Available data:
▬▬▬

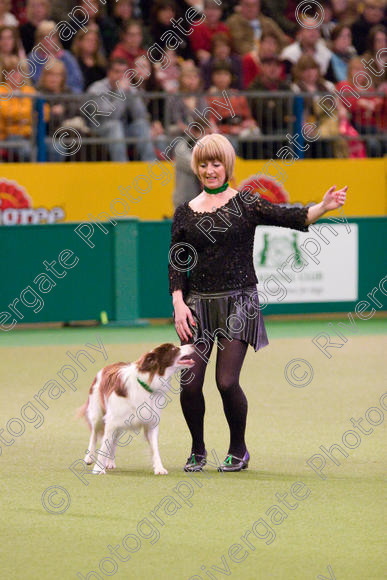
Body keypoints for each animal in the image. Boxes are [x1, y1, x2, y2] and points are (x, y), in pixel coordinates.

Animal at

▬▬▬

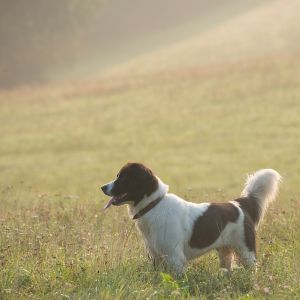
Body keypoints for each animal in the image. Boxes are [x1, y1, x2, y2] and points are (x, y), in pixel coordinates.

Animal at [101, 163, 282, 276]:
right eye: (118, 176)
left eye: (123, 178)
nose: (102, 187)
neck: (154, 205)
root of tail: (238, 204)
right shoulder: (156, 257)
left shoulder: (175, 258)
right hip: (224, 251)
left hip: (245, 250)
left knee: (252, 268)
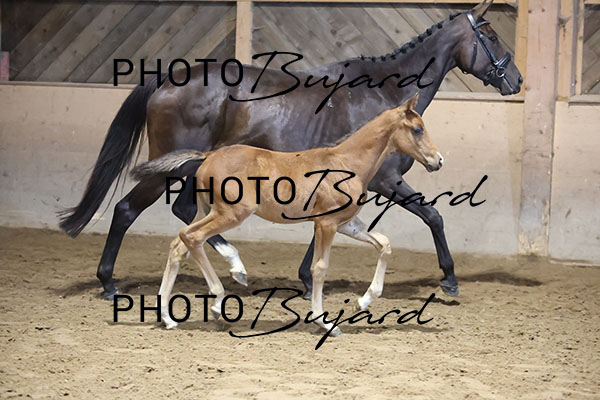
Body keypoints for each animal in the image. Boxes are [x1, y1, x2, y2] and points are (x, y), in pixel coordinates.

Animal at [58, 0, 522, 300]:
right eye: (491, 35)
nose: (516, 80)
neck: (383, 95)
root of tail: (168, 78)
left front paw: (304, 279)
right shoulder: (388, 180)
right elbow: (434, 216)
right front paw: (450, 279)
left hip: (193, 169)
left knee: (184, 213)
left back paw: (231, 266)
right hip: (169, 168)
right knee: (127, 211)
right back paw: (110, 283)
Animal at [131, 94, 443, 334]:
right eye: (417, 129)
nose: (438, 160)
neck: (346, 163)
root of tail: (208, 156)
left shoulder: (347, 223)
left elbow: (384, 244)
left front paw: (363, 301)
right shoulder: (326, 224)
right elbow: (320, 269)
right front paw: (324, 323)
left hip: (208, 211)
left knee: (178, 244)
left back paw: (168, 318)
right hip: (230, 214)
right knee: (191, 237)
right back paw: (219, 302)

▬▬▬

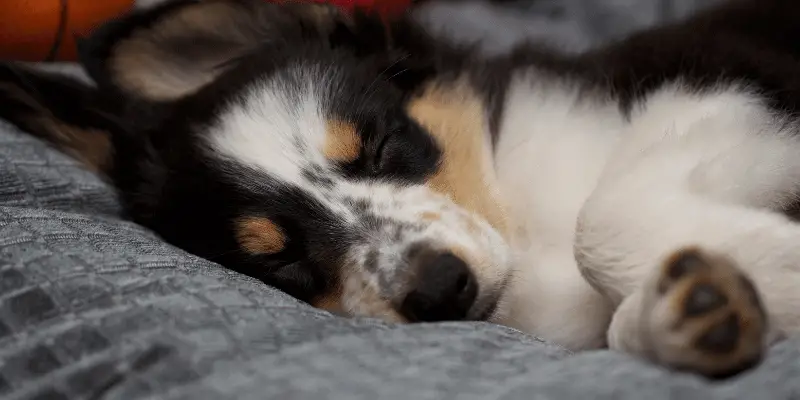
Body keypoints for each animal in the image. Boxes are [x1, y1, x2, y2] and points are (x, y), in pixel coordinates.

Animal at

▬▬▬

Task goal: Retype only this portion of the data above: the line containing "right front paw: (450, 279)", the line containing "left elbow: (384, 244)", and all lines between them, exactly.

Your solution:
right front paw: (450, 279)
left hip: (193, 169)
left knee: (184, 213)
left back paw: (231, 266)
right hip: (169, 168)
right knee: (127, 211)
right back paw: (110, 283)
Animal at [131, 94, 443, 334]:
right eye: (417, 129)
nose: (438, 160)
neck: (346, 163)
root of tail: (208, 156)
left shoulder: (347, 223)
left elbow: (384, 244)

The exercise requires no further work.